Not only that, Cunliffe retracted former leader David Shearer's promise of a proportional Cabinet, with the Greens getting the same percentage of ministers as it did voters. That deal could have seen the likes of Catherine Delahunty and Eugenie Sage in cabinet ahead of Phil Goff or even Shearer himself. Cunliffe said:

David Shearer's a fine guy, but we're different roosters. I'm not doing it that way. I'm going to do it after the election in private with my Green colleagues."

While that is not an outright rejection, but it's clearly a distancing of his party from his closest allies and a signal to the Greens that they can't expect any favours.

Some have criticised such coalition questioning as pointless. Which is nonsense. Day after day we've seen stories about National's coalition conundrums, with little being asked of Labour. And here we immediately see a line drawn between presumed allies.

As Gower pointed out, Labour is asking the public to do something it has never done before – let the second largest party in parliament form a government. For it to have the trust it needs, surely Labour needs to offer more transparency than that. To refuse to answer questions about a colaition even with your best mate, and to say that any deals will only be done after the election, lacks respect for what the party is asking of voters.

Cunliffe said the voters have the right to choose who governs. But that argument misses the point that it's only an informed choice if they know what that government might look like.

Why should voters trust Labour with such a bold move to a second-place-led government, if they don't have a clear idea of what sort of government they'd be backing? Cunliffe is surely going to have to be more transparent than that.

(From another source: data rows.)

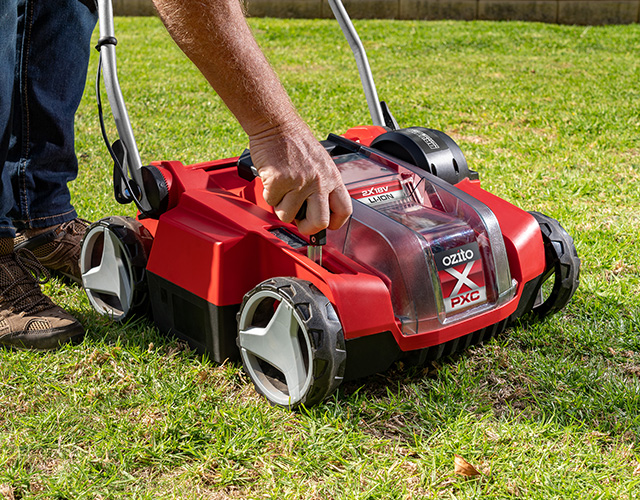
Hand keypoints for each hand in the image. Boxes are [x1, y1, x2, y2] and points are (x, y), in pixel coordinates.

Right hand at [249, 119, 351, 234]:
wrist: (277, 124)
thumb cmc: (295, 141)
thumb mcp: (320, 163)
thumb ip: (322, 185)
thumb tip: (316, 210)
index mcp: (332, 177)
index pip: (344, 210)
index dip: (334, 224)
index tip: (325, 226)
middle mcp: (319, 181)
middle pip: (319, 222)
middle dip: (306, 228)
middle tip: (298, 221)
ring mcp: (299, 182)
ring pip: (288, 215)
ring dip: (281, 206)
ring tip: (281, 189)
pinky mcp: (280, 181)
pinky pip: (271, 201)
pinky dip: (268, 193)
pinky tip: (272, 178)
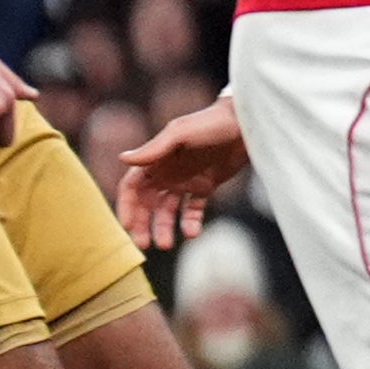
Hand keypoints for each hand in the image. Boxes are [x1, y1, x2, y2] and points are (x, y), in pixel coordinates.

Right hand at [111, 97, 249, 243]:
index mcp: (156, 160)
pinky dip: (190, 222)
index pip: (132, 188)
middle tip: (144, 245)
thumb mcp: (181, 134)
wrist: (247, 124)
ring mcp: (186, 180)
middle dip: (142, 225)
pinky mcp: (206, 186)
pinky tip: (192, 233)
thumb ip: (155, 148)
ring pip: (167, 211)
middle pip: (146, 204)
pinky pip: (193, 209)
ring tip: (166, 244)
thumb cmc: (211, 123)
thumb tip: (123, 158)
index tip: (127, 227)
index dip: (127, 207)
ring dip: (164, 228)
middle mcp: (167, 172)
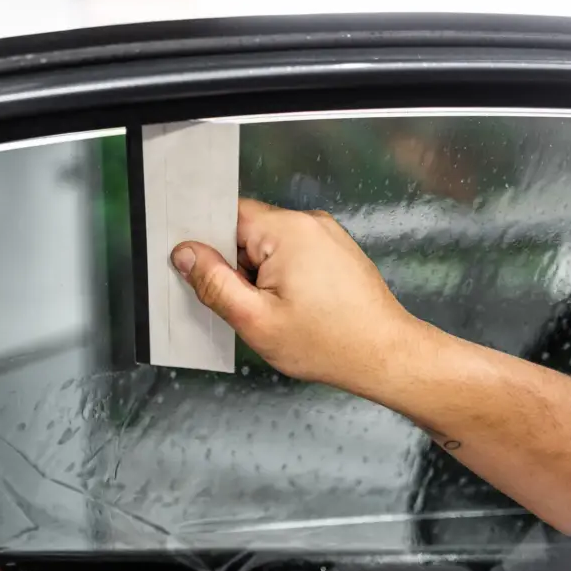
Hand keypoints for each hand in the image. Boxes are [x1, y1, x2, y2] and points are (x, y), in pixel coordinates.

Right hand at [171, 199, 417, 387]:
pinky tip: (288, 309)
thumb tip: (185, 254)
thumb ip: (214, 282)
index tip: (198, 269)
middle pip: (247, 232)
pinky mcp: (334, 252)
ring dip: (257, 276)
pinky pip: (291, 255)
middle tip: (241, 304)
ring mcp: (325, 236)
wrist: (385, 355)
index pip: (227, 215)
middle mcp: (309, 223)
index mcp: (287, 230)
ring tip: (272, 311)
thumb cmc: (329, 343)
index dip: (206, 242)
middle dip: (234, 266)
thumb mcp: (254, 319)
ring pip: (268, 246)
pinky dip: (279, 278)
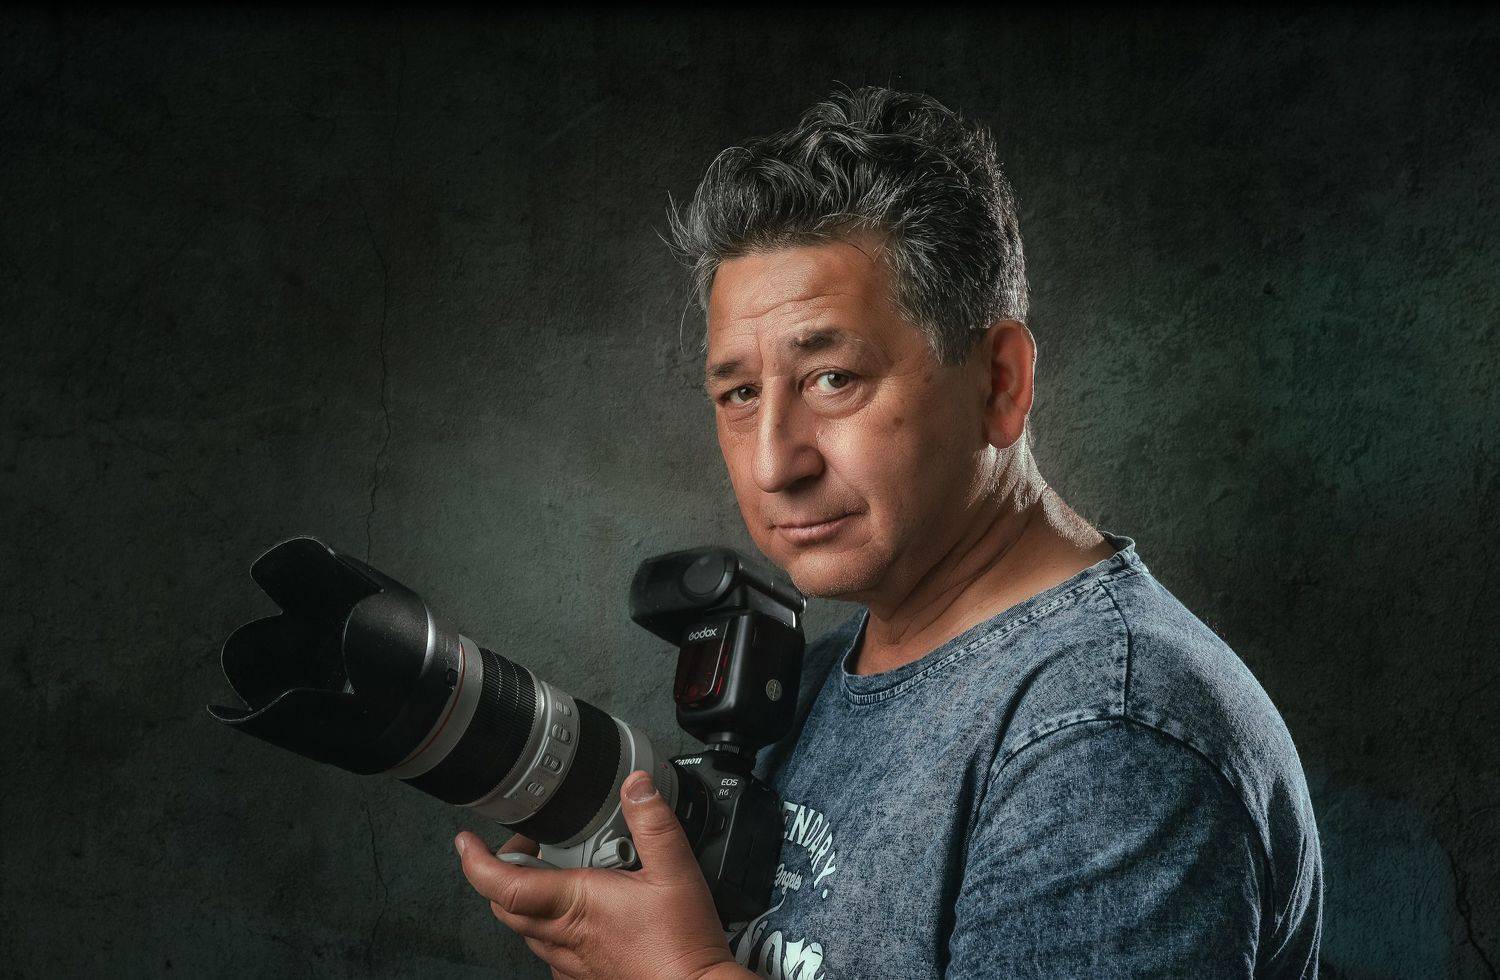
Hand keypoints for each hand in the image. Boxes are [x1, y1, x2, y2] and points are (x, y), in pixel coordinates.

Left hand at [455, 770, 747, 979]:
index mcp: (576, 903)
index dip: (476, 861)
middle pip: (505, 905)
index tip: (466, 841)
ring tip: (553, 873)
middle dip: (502, 871)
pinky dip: (548, 926)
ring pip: (524, 929)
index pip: (505, 884)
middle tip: (523, 846)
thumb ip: (654, 823)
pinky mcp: (583, 975)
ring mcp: (570, 960)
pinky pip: (548, 950)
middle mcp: (564, 934)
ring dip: (524, 898)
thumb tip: (637, 786)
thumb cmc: (682, 944)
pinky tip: (577, 914)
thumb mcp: (676, 870)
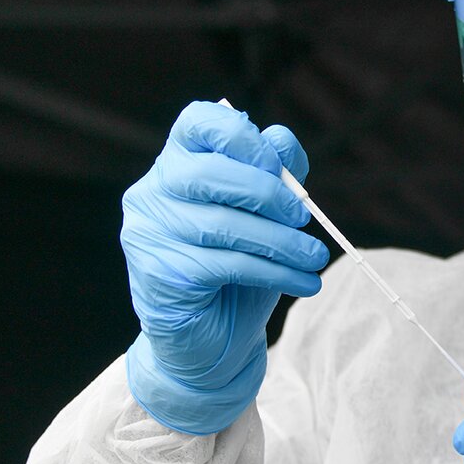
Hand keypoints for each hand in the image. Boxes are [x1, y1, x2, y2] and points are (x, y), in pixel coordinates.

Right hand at [121, 101, 328, 434]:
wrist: (213, 342)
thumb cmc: (240, 268)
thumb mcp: (267, 217)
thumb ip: (277, 174)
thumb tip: (282, 140)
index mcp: (178, 163)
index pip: (198, 122)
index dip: (240, 135)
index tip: (276, 164)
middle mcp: (152, 192)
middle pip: (208, 172)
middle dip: (268, 193)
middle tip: (304, 218)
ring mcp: (148, 234)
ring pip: (223, 225)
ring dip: (282, 242)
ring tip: (315, 258)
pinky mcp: (159, 275)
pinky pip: (225, 265)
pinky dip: (274, 272)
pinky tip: (303, 282)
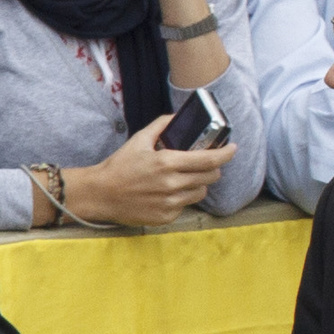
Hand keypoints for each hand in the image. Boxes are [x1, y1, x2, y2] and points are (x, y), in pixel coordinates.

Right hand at [61, 115, 235, 225]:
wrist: (100, 194)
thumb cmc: (120, 165)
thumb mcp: (140, 139)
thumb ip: (162, 125)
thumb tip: (179, 116)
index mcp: (167, 163)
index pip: (209, 159)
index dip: (226, 154)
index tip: (233, 149)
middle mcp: (171, 185)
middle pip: (210, 177)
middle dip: (212, 168)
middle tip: (205, 163)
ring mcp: (169, 203)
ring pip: (200, 192)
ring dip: (198, 184)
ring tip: (184, 178)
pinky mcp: (165, 217)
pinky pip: (185, 206)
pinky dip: (182, 198)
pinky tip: (169, 192)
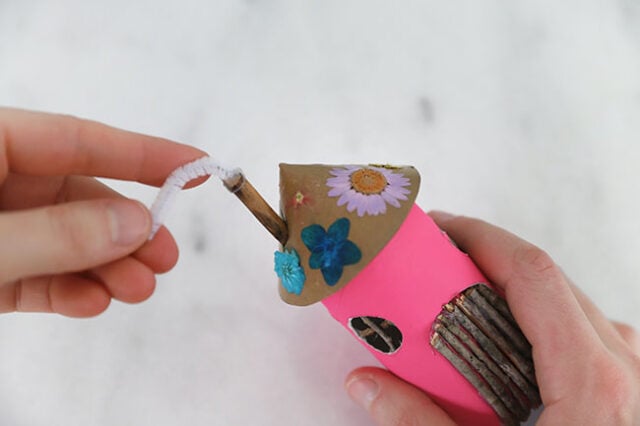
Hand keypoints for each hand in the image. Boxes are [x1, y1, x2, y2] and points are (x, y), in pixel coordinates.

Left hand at [0, 108, 206, 316]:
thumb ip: (57, 234)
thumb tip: (136, 224)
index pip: (77, 140)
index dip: (142, 153)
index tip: (197, 165)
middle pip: (74, 196)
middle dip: (124, 230)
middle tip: (165, 257)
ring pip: (59, 238)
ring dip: (102, 266)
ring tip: (137, 290)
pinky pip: (32, 272)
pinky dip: (64, 289)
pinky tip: (92, 302)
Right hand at [345, 212, 639, 424]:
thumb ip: (418, 424)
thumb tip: (365, 383)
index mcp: (593, 378)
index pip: (531, 273)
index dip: (481, 238)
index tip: (438, 228)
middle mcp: (625, 361)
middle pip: (549, 279)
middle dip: (487, 259)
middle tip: (436, 262)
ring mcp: (635, 372)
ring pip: (570, 302)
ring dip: (515, 289)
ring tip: (466, 299)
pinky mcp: (632, 386)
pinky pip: (587, 331)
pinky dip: (541, 320)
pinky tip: (512, 343)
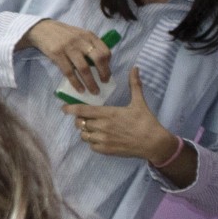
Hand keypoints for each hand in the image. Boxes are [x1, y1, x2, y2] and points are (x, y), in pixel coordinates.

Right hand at [22, 19, 110, 96]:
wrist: (42, 30)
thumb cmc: (64, 35)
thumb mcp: (80, 35)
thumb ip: (89, 45)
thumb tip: (100, 64)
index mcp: (89, 36)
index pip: (105, 51)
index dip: (108, 64)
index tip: (107, 73)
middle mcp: (81, 41)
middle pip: (98, 59)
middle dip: (104, 73)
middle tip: (105, 83)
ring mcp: (69, 48)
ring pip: (84, 68)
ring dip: (91, 82)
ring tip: (94, 91)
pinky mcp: (57, 55)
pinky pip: (69, 72)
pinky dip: (76, 83)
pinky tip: (80, 89)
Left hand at [61, 68, 178, 162]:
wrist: (153, 143)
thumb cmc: (146, 121)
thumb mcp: (139, 102)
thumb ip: (134, 85)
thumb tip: (135, 68)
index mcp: (108, 113)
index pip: (82, 110)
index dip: (70, 109)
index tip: (64, 108)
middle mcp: (102, 126)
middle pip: (80, 123)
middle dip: (80, 120)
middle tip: (85, 118)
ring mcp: (103, 140)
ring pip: (84, 135)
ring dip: (86, 131)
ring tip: (93, 128)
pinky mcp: (105, 150)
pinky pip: (91, 146)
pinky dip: (92, 141)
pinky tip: (100, 138)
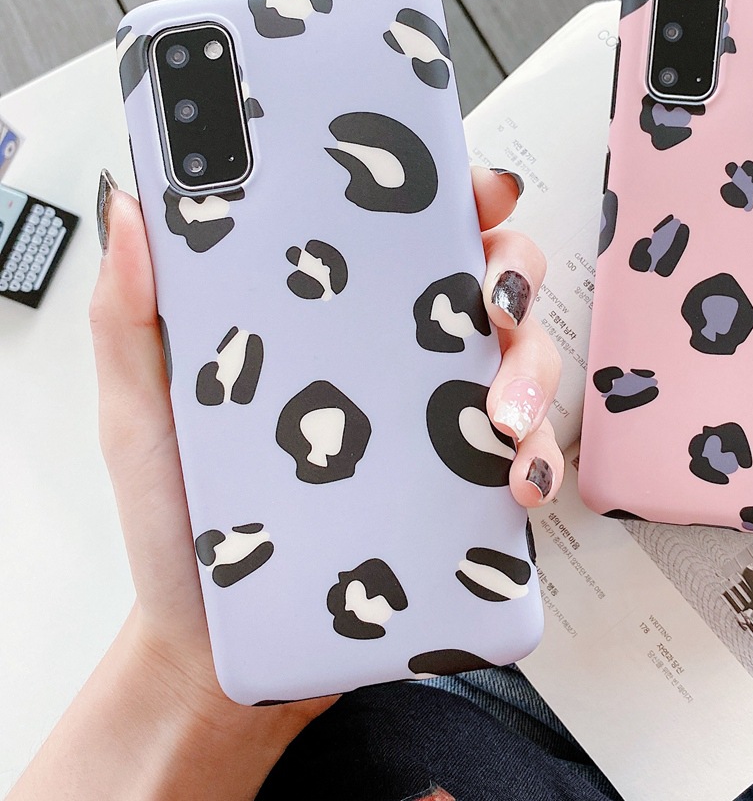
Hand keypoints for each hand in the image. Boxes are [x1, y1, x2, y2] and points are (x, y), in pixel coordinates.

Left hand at [89, 166, 562, 712]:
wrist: (215, 646)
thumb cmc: (182, 525)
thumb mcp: (142, 412)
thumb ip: (131, 315)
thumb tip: (134, 208)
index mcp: (334, 320)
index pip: (407, 233)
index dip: (455, 196)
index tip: (478, 191)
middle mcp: (397, 360)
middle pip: (489, 281)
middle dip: (514, 278)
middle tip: (494, 306)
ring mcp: (435, 423)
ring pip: (524, 361)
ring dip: (533, 374)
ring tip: (502, 417)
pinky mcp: (458, 492)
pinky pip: (524, 458)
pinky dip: (538, 461)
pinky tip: (516, 480)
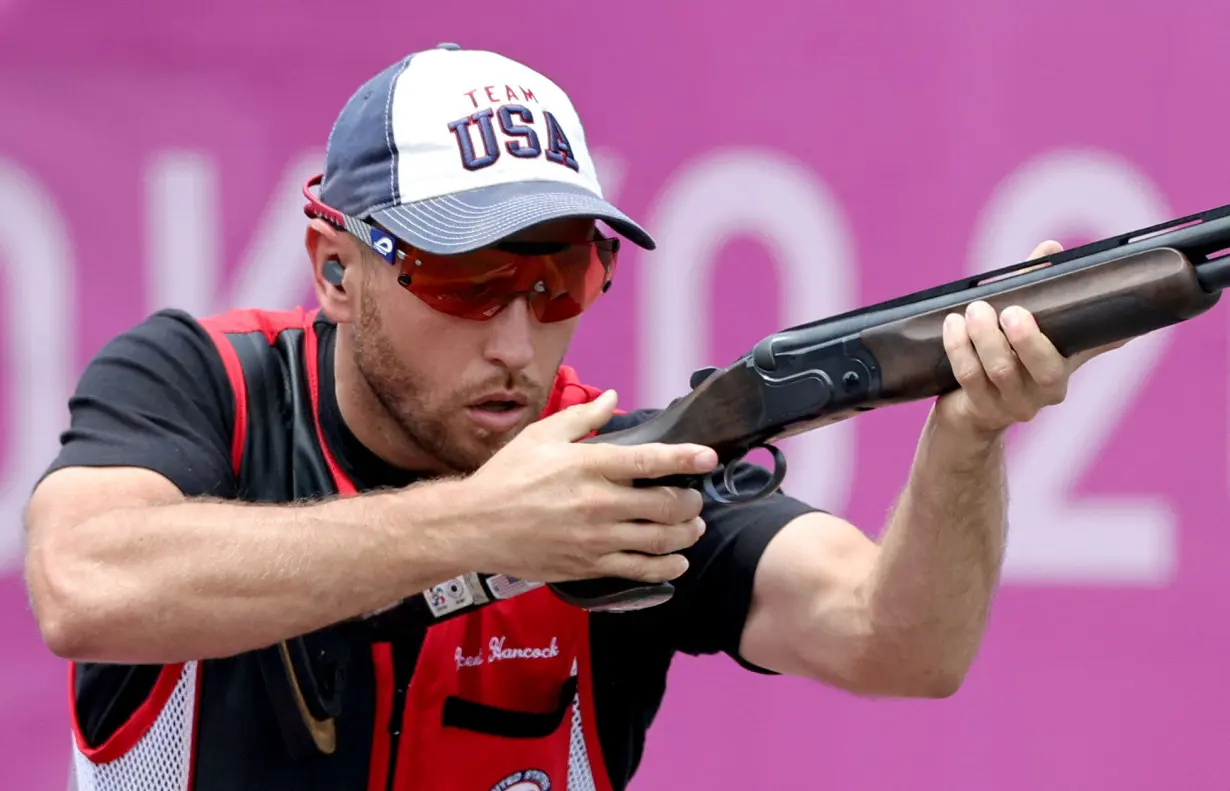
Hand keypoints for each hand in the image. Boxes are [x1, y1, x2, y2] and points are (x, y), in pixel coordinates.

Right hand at [459, 390, 718, 583]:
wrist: (473, 526)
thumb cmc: (506, 478)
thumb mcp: (541, 436)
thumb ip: (583, 416)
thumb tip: (613, 397)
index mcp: (589, 466)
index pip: (651, 460)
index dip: (687, 458)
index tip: (709, 457)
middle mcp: (598, 503)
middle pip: (667, 505)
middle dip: (691, 501)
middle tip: (695, 497)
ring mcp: (595, 539)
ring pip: (661, 540)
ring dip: (686, 533)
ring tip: (692, 527)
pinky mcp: (589, 566)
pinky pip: (640, 571)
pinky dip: (667, 567)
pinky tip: (676, 561)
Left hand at [935, 240, 1127, 438]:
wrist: (969, 408)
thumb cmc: (1002, 354)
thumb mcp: (1023, 321)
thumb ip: (1037, 286)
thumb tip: (1050, 247)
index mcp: (1067, 363)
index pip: (1093, 346)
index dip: (1102, 331)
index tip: (1078, 304)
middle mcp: (1047, 390)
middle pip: (1044, 368)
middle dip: (1027, 338)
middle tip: (1010, 310)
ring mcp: (1015, 404)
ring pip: (1002, 371)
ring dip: (985, 337)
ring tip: (973, 310)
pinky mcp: (983, 410)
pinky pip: (970, 377)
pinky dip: (960, 349)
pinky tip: (953, 325)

It's fair to say that more will be expected of John Key as well. So far he has moved from declaring how transparent he would be this year to indicating he won't decide on any electorate deals until the campaign is under way. If that's his idea of transparency, Lord help us when he's feeling opaque.

One thing about the uncertainty introduced by Cunliffe, however, is that if fits the mood of the times. The minor parties have all to play for this year and the uncertainty surrounding them is arguably greater than ever. Oh, we know where ACT and United Future stand. But National won't rule out New Zealand First, Labour won't rule in the Greens, New Zealand First is open to all-comers (or none), Labour could accept Mana in government but not Hone Harawira in cabinet; and the Maori Party could go either way.

Oh, and then there's the Conservative Party, which may be a wasted two percent party of less consequence than even the Christians of days gone by, or could have a seat gifted to it and win the election for the centre-right.

Boy oh boy, the joy of uncertainty. But I suspect voters may not share my sense of fun on this one and will start demanding answers before long so that they can go into this critical election with their eyes wide open.